About

Remote Shepherd is the capstone project for Long Shot Games, a group of five graduate students in RIT's Game Design and Development masters program. The game allows the player to step into the shoes of a group of vigilantes who have decided to put their skills gained as Marine Scout Snipers to use in cleaning their city of criminal organizations. This blog will track both the ongoing design and development of the project.

Game Concept


Gameplay focuses on missions in which the player must pick out their targets from amid a crowd of people. The game provides three ways for a player to identify the target: mission dossier (narrative), character traits (visual appearance of the target), and behaviors (specific character animations). By using a profile of behavioral and personal traits, the players must distinguish between the behaviors of ordinary people and those of their quarry.

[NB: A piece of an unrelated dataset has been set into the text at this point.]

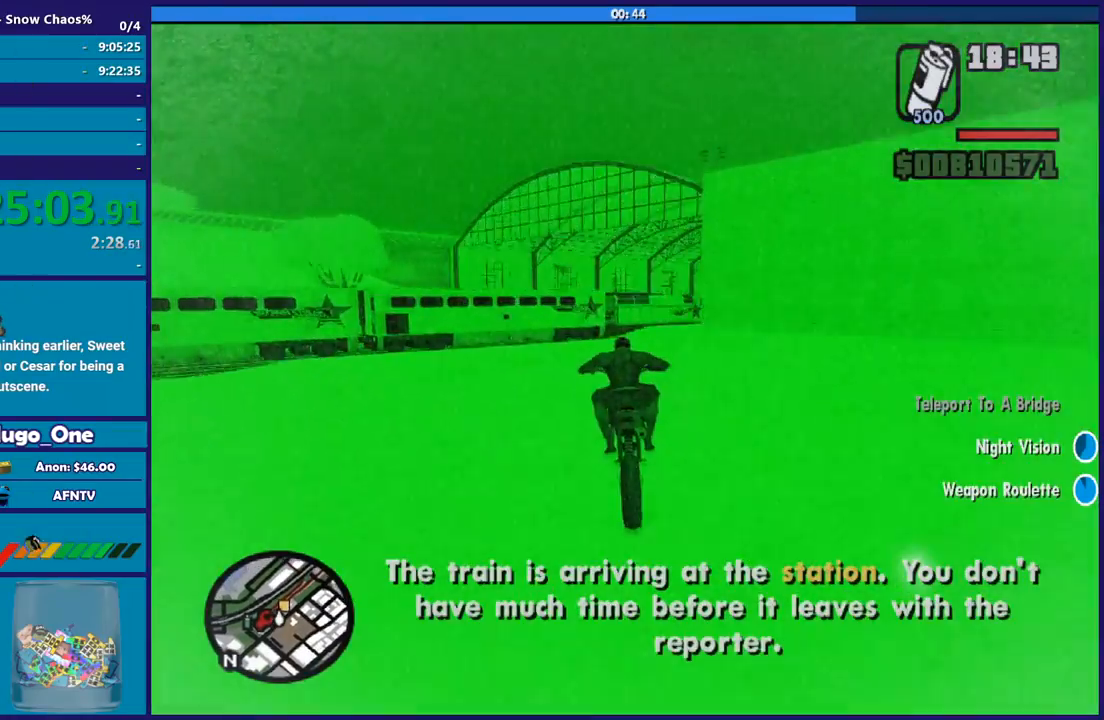
{"buttons": ["Y", "R2"], "left_stick": "up", "right_stick": "center", "button_events": [[434, "Y", "down"]]}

Players will utilize different vantage points within each mission, which give them different points of view on a scene. This will give players new perspectives, which will help solve the puzzle. Likewise, landmarks and structures within the mission can help establish orientation.

While surveying the scene, players can mark people below, allowing them to filter between those that are innocent, those that are suspicious, and those that are a target. This, in combination with the vantage point system, will allow the player to quickly scan through the scene from different points of view, while narrowing down the possible list of targets.

As the final action to either solving or failing the puzzle, players must choose what ammo to use on their target. Radio beacon tranquilizers can be used to incapacitate targets, marking them for the police to pick up. Likewise, lethal force can be used to quickly dispatch a target. This poses a moral dilemma for the player, which feeds into the narrative progression of the game.

The final action of the player will be to pull the trigger. Using propagated ballistics that is affected by factors such as gravity and wind, the player must aim carefully. Missing a shot can cause the crowd to panic, causing the target to flee or worse, an innocent to be injured.

Should the player fail to dispose of their target(s) or harm an innocent, the mission is failed and must be repeated. Otherwise, they succeed and progress through to the next mission.